*Problem requirements*. Reply only with how many lines below contain "right".

[Records from a data collection]
╭──

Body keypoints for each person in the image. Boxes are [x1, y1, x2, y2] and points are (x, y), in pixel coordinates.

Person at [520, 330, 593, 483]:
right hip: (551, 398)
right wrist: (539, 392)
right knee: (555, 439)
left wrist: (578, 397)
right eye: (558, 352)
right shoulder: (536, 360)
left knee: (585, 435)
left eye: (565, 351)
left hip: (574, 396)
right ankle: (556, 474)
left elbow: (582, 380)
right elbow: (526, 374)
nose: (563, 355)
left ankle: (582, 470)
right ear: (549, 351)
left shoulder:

╰──

*Result*. 8